Which lines in the records below contain the word "root"? Report each of them.
Start of Block
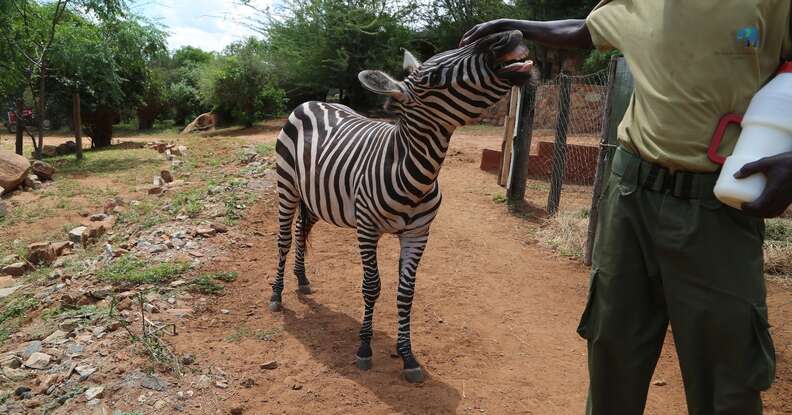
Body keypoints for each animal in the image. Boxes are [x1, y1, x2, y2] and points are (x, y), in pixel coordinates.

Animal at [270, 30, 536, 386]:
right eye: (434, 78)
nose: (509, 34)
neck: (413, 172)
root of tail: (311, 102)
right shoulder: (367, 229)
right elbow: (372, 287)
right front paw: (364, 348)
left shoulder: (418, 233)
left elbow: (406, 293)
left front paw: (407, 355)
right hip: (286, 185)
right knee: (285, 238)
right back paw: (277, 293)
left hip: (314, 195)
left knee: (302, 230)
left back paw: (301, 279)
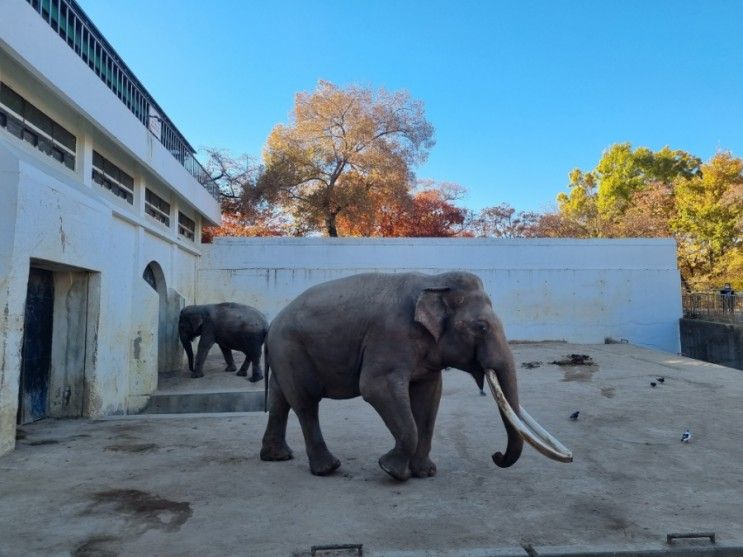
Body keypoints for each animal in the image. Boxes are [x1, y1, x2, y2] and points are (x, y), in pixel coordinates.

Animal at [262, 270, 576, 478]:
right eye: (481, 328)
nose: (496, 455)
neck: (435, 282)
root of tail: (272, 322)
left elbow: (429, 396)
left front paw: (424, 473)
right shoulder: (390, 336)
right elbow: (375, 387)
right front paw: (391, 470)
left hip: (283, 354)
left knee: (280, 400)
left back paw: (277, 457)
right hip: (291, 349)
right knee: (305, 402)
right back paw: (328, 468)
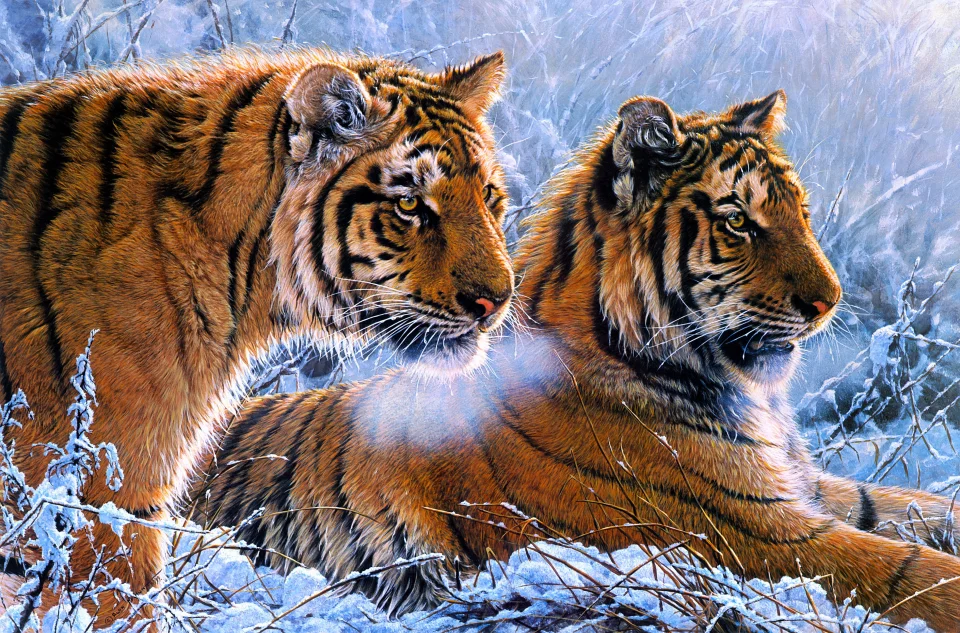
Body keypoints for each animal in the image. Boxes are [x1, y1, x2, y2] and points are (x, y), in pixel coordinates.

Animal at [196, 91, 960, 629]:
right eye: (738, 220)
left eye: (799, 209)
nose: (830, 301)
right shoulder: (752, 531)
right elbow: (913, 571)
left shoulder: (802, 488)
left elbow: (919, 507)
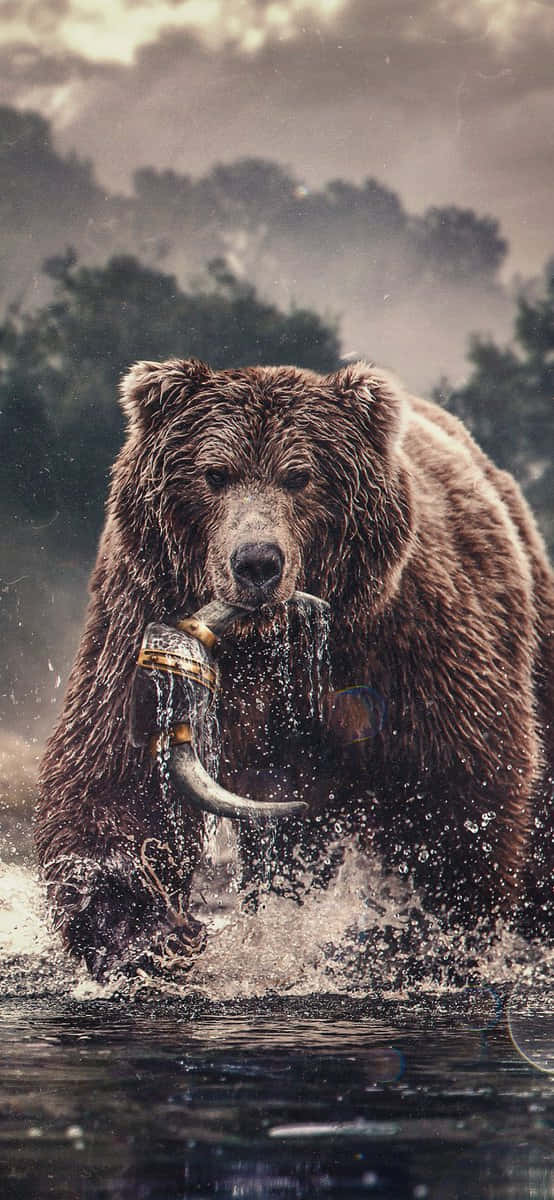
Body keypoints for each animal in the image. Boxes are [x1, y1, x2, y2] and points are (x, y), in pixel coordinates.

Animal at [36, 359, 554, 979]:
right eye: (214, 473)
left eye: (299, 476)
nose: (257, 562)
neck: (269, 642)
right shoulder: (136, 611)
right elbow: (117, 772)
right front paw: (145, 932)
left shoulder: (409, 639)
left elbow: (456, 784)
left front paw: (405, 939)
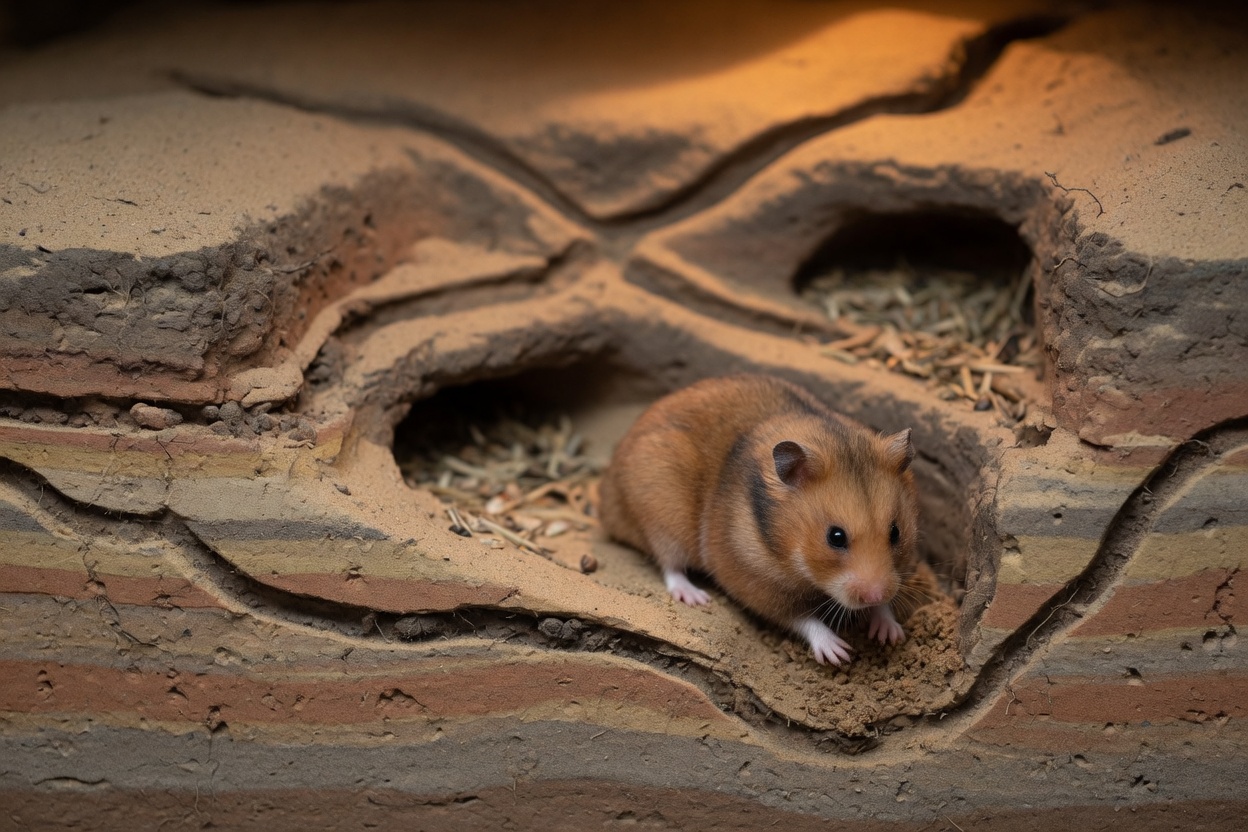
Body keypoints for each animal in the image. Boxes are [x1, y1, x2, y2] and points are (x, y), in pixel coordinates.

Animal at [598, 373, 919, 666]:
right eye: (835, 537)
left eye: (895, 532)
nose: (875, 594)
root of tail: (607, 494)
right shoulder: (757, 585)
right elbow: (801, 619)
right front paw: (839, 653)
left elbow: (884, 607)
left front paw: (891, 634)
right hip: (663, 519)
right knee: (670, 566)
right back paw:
End of Block
• _Exercise output_:
root of tail: (311, 102)
root of tail: (272, 322)
root of tail: (607, 494)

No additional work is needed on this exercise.